**Given text**
4. Radiohead, OK Computer. I was late to the party on this one, but I finally discovered the album in 1998s. For reasons too complex to explain here, I ended up with 5th row seats to Radiohead’s show at the Universal Ampatheater and decided to attend. The show featured Thom Yorke having a nervous breakdown on stage, an ex-girlfriend dealing with extremely difficult personal problems, and a shattering moment of clarity when I realized that I was miserable in every aspect of my life. But the music… the music was amazing. The next day, I bought OK Computer. Twelve years later, it’s still in heavy rotation.
5. Beastie Boys, Licensed to Ill. While it’s not the Beastie Boy’s best album (that honor goes to either “Paul’s Boutique” or “Hello Nasty”), “Licensed to Ill” will always hold a special place in my heart. Timing is everything, and this album came out when I was 16… the perfect age for the expression of snotty teenage rebellion. And the humor was on my level. MCA howled, “every day I take a wee and I don’t go to work,” and I understood just where he was coming from. To this day one of my fondest teenage memories (perhaps my only fond teenage memory) is sitting in a car with my friend Scott screaming “Ali Baba and the 40 thieves” at the top of our lungs while “Rhyming and Stealing” played.
6. Deee Lite, World Clique. It’s 1990 and I’m at college after being a Mormon missionary for two years. Being a Mormon missionary is something like being a monk in that (beyond a handshake) you have no physical contact with members of the opposite sex and access to the news from the outside world is limited. But now I’m home and the world seems completely different than when I left two years earlier. After all, the Berlin Wall has fallen and Communism is collapsing throughout Europe. There’s also a wave of optimism right now. For the first time in a while, people are feeling positive. I’m feeling positive, but for other reasons. I’m sitting on a couch with a girl named Nancy. I’m pretty sure we’re going to make out later tonight. She turns on MTV and on comes this colorful and exuberant video for “Groove is in the Heart.” People are wearing crazy clothes and dancing in front of psychedelic backgrounds. Two funky looking guys are standing behind turntables while a woman in an argyle bodysuit sings… and Bootsy Collins plays bass. It looks like a pretty good time, and at that moment, it seemed to represent all the fun and possibilities of this new stage of my life. A good time, indeed. (Iraq invaded Kuwait around this time, too, so it wasn’t all roses.)

**What to work on**
1 – Please quote the favorite-albums text word for word, starting at "4. Radiohead, OK" and ending after "in heavy rotation.".
2 – Write the next part of the favorite-albums text, picking up right after its final sentence.
The listing that comes next has no connection to the favorite-albums text.

**Dataset section**
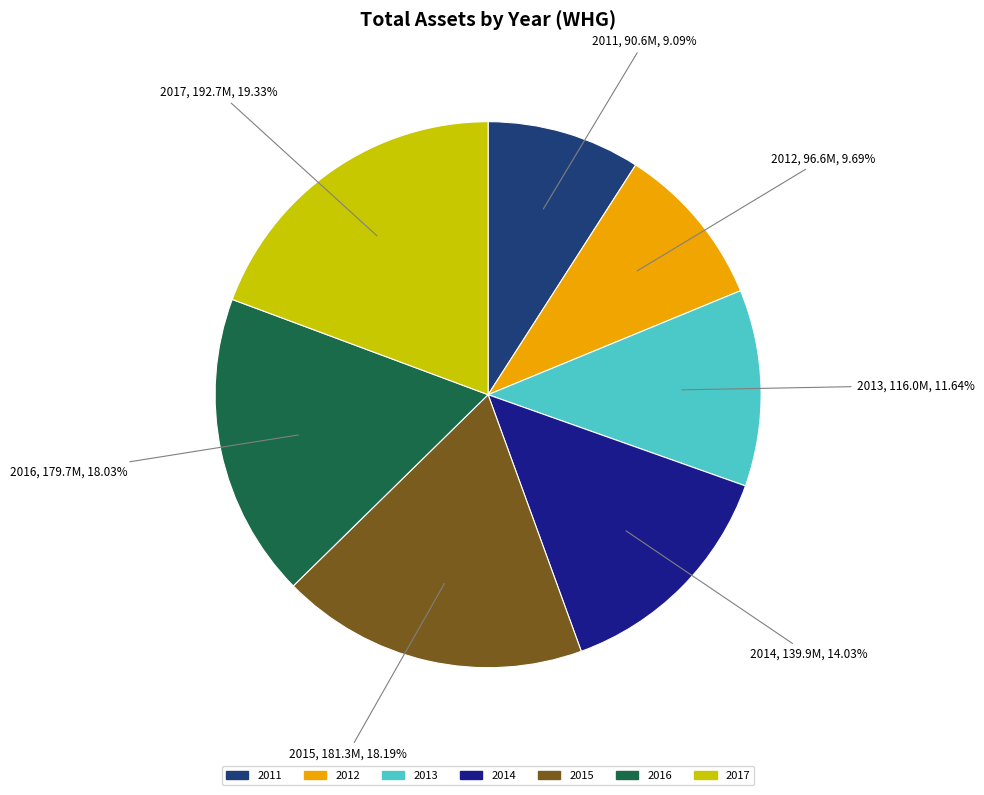

Count the number of slices in the pie.

7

**Written answers**
1 –
4. Radiohead, OK Computer. I was late to the party on this one, but I finally discovered the album in 1998s. For reasons too complex to explain here, I ended up with 5th row seats to Radiohead’s show at the Universal Ampatheater and decided to attend. The show featured Thom Yorke having a nervous breakdown on stage, an ex-girlfriend dealing with extremely difficult personal problems, and a shattering moment of clarity when I realized that I was miserable in every aspect of my life. But the music… the music was amazing. The next day, I bought OK Computer. Twelve years later, it’s still in heavy rotation.

2 –
7. Portishead, Dummy. Hard to imagine just how different this sounded when “Sour Times” started playing on alternative radio stations choking underneath a pile of flannel grunge. A few years after this album came out, I saw Portishead perform live in Santa Monica. An amazing show.
8. Dizzy Gillespie, Con Alma. This is just a low cost sampler of some of Dizzy’s Afro-Cuban era music, but it’s the first jazz album I ever owned. I arrived via the ska door. I had been to a Toasters show, and they did a cover of “Tunisia” that gave me chills. I bought their album and resolved to find a recording of the original tune as well. As it turns out, I didn’t like the version of “Tunisia” on this album, but the rest of the album blew me away. I’ve added somewhat to my jazz collection since then, but this $5.99 CD with no liner notes is still my favorite.
9. Elvis Costello and the Brodsky Quartet, The Juliet Letters. My cabinet groans under the weight of all the Elvis Costello albums I own, so why did this one make the list instead of all the others? The Juliet letters has been written off as Costello’s dalliance with chamber music, nothing to be taken seriously, and certainly nothing that should be compared to, say, “This Year’s Model.” I disagree. I don’t know if it’s the format or just the time in his life, but Costello’s songwriting shows as much or more depth of emotion here as anywhere I’ve seen. And some of the themes, such as disillusion with adulthood, hit me right where I lived in 1993. I was poor when this album came out, but the owner of a record store let me take it without paying because I came in every day to listen to it. I bought the double-disk reissue years later, to Elvis got his money eventually.
10. Girl Talk. Feed the Animals. I’ve often compared music to drugs, and this album is basically a speedball. It’s everything that’s awesome about music cut into pieces, pureed in a blender, distilled, and then injected directly into an artery. “Feed the Animals” really should be a novelty album, what with its parings of Nirvana with Salt N’ Peppa and the like. But damn, it’s one of the best albums I’ve heard in my life. Two years later, this “novelty” hasn’t worn out its welcome. And unlike a speedball, it’s unlikely to leave you dead in some skanky Hollywood motel.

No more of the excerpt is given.